Dans le cas de Facebook, “si c’est le véritable objectif des gens qui utilisent une plateforme comme celle-là, et qu’au lieu de cela ils sont inondés de contenu généré par l’IA, cela va vraiment à l’encontre de la raison pour laquelle ils sont sur cette plateforme en premier lieu”, Fan dit.
Pourtant, certains de nos besoins fondamentaux peuvent être satisfaits par des comptes générés par l’IA comme ceux proposés par Meta, selon Karina Vold, professeure adjointe à l’Institut d’histoire et de philosophie des sciences et technologies de l’Université de Toronto.
“Il y a des cas où cela peut être utile ou où de véritables besoins sociaux peuvent être satisfaits grâce à ces chatbots”, a déclaré Vold.

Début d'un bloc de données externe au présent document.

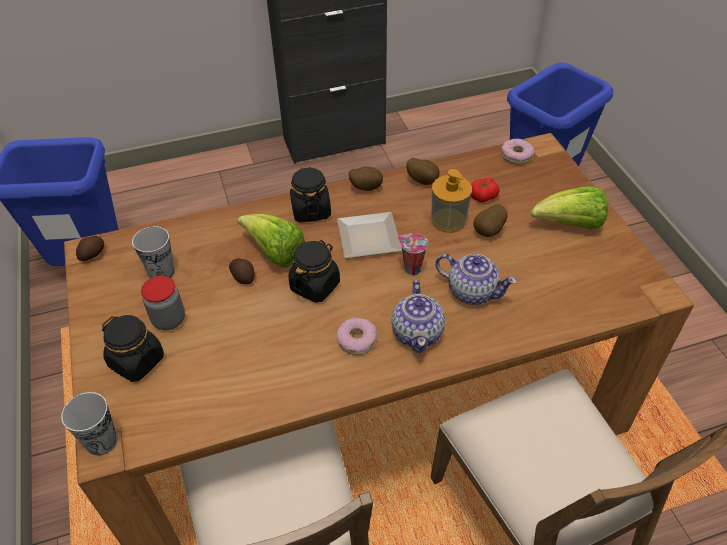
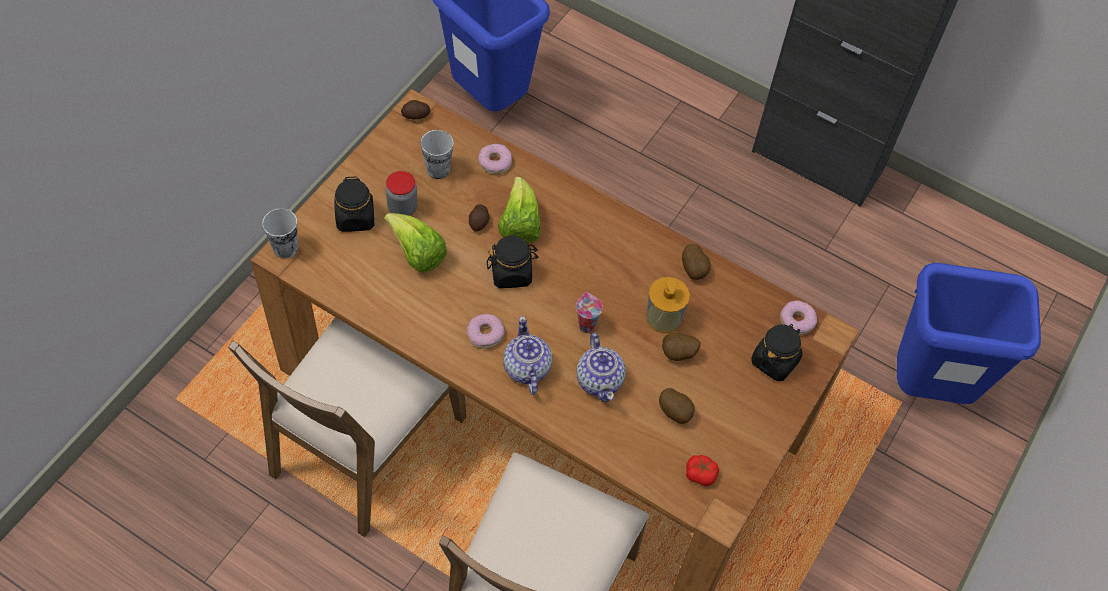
camera: 45 degrees right, 10 degrees up
(200, 232) = (495, 162): none -> donut
(311, 210) = (584, 216): black jar -> black jar (774, 361)
(366, 187) = (646, 235): potato -> potato (675, 412)
(371, 239) = (592, 277): plate -> none
(418, 332) = (526, 368): teapot -> teapot turned 120 degrees clockwise
(483, 196) = (717, 325): tomato -> tomato (700, 474)
(570, 225) = (743, 409): lettuce -> lettuce (417, 254)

Mais elle a ajouté qu’une véritable relation sociale exige que l’autre entité soit « cognitivement capable » d’avoir une interaction sociale.
En ce qui concerne les personnages générés par l’IA, « tout ce que vous vivez ressemble davantage à une relation avec un artefact », a-t-elle déclaré – comme les émotions que vous pourriez ressentir pour un personnage dans un livre. Certains utilisateurs ont signalé des relations amoureuses avec des comptes générés par l’IA, à la Sonle film de 2013 sur un homme qui tombe amoureux d’un programme d’intelligence artificielle.
“Vous pourriez ressentir une réelle sympathie pour Anna Karénine lorsque vous lisez le roman, mais c’est différent d’avoir une relation sociale avec elle, avec le Père Noël ou avec un autre personnage de fiction”, a expliqué Vold.
“Ces chatbots IA ressemblent davantage à quelque chose comme ça.”